We conclude that defense counsel’s remarks were not responsive to the trial judge’s inquiry. Evidence is “relevant” if it has “any tendency to make the existence of any fact that is of consequence to the determination of the action more probable or less probable than it would be without the evidence.” OEC 401. Counsel’s statements that “the prosecution is hiding all the facts from the jury” and that he was trying to “bring out the whole truth” did not explain, as the trial judge requested that he do, how the information that he was attempting to elicit would make the existence of a fact of consequence to the determination of the case more or less probable.
Therefore, the dispositive issue becomes whether the trial judge’s decision to terminate relator’s trial because of defense counsel’s improper statements was within the bounds of sound judicial discretion. The declaration of a mistrial over a defendant’s objection is a drastic remedy and one which should be avoided, if possible. Accordingly, the trial judge [96]*96must have reasonably concluded that no reasonable alternative to termination existed that would have assured the state a fair trial or, in other words, that no curative instruction or other response by the judge would have removed all of the juror bias created by the improper conduct, or at least a sufficient amount of the juror bias to assure a fair trial.
The record shows that the trial judge carefully considered relator’s interests before making his decision. He had the recording of defense counsel’s remarks played back twice, heard argument from both counsel and recessed to consider the matter. He granted the mistrial only after concluding that the state could not get a fair trial if the proceeding continued.

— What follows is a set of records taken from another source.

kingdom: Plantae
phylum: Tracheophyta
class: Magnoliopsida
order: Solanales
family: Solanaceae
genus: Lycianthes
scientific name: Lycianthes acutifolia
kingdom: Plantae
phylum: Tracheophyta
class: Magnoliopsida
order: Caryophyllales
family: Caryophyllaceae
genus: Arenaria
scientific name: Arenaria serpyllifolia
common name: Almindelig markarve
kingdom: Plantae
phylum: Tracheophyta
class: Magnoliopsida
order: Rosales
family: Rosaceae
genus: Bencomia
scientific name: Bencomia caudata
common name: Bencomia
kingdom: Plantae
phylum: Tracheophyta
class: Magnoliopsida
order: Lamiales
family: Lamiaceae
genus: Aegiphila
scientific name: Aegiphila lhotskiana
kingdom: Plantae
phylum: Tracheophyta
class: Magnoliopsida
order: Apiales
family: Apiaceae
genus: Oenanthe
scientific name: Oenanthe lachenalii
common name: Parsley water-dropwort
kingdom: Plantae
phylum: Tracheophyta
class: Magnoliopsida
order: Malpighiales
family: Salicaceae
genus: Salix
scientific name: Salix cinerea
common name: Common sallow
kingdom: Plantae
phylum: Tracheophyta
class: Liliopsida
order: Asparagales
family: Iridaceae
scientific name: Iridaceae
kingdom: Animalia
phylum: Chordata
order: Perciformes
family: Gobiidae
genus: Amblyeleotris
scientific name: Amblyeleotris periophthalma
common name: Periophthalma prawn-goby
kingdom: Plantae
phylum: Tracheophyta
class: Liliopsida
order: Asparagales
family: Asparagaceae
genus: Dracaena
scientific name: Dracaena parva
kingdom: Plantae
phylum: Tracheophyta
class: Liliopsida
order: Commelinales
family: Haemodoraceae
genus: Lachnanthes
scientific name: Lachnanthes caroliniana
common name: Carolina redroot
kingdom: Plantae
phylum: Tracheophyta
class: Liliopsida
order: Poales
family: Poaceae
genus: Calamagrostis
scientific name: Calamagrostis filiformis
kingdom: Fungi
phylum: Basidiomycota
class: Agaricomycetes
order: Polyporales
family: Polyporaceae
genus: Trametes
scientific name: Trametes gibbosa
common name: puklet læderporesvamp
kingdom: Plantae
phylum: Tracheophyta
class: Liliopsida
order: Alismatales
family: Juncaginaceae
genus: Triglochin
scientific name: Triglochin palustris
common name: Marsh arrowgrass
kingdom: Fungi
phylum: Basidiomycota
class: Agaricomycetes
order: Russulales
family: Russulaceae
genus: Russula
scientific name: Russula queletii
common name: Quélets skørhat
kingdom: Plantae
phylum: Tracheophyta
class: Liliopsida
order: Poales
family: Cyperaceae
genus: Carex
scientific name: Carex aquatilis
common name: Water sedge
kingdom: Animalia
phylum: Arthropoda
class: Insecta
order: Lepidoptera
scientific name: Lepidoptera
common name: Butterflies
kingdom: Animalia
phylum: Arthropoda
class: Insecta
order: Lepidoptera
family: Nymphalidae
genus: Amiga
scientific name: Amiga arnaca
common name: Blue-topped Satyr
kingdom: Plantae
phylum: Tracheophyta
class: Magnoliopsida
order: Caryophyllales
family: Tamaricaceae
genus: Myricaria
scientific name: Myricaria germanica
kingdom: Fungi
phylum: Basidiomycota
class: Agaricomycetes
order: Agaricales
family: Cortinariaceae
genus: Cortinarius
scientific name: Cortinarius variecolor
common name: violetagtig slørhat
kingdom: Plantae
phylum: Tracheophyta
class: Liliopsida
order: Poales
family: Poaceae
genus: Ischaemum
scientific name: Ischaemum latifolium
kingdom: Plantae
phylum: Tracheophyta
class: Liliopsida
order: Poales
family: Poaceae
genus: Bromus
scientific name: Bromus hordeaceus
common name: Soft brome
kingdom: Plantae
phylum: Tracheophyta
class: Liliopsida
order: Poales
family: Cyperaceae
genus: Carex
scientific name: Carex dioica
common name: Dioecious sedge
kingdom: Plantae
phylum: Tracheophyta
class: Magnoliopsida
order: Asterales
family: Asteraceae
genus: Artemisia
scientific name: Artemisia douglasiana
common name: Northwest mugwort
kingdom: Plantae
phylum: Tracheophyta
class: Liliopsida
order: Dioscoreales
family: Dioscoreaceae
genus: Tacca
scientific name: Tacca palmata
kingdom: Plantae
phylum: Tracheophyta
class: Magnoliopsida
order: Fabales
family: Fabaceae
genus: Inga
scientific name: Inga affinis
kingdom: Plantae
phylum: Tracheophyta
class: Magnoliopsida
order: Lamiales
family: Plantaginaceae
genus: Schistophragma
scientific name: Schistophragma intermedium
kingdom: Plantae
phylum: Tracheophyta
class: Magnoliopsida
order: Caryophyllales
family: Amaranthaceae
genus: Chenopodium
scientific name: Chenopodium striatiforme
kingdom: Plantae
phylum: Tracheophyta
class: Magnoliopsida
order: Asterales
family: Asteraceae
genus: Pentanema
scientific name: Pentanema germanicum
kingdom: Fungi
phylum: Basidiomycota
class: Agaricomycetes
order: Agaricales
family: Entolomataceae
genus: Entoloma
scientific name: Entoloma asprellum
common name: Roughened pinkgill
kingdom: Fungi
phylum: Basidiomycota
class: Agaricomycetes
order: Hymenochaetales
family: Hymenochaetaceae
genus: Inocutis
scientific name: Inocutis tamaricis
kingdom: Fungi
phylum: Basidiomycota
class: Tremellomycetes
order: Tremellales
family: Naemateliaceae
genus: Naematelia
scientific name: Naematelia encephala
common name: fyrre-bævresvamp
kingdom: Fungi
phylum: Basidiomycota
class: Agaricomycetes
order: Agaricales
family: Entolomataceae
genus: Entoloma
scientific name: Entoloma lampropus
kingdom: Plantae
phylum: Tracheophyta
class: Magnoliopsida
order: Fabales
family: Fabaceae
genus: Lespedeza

Our duty is not simply to substitute our judgment for that of the trial judge, as the dissent seems to imply.2 Under our judicial system, the trial judge’s role is to act as the governor of the trial. The trial judge is in a far better position to determine whether a fair trial can be assured than we are. We have only a cold record to guide us. Obviously, a transcript of the trial proceedings is not much help in divulging the many nuances, such as the jury’s reaction, which may have influenced the trial judge’s decision.
Accordingly, we must quash the writ, unless we can say, as a matter of law, that some form of admonishment or curative instruction would have assured the state a fair trial in this case. The dissent suggests that defense counsel’s comments may have been proper if they had been made during closing argument. However, that is not where they occurred. Rather, they were made during the presentation of a party’s evidence. Because of that, we cannot say, as a matter of law, that those comments would not have unfairly tainted the jury’s perception of the evidence as it was presented from that point on, even if there had been an admonishment or a curative instruction. Perhaps another judge may have decided the question differently, but we conclude that this trial judge’s [97]*97decision to terminate the trial was within the realm of sound judicial discretion. A retrial, therefore, is not statutorily or constitutionally barred on the grounds of former jeopardy.
Reversed and remanded with instructions to quash the peremptory writ of mandamus.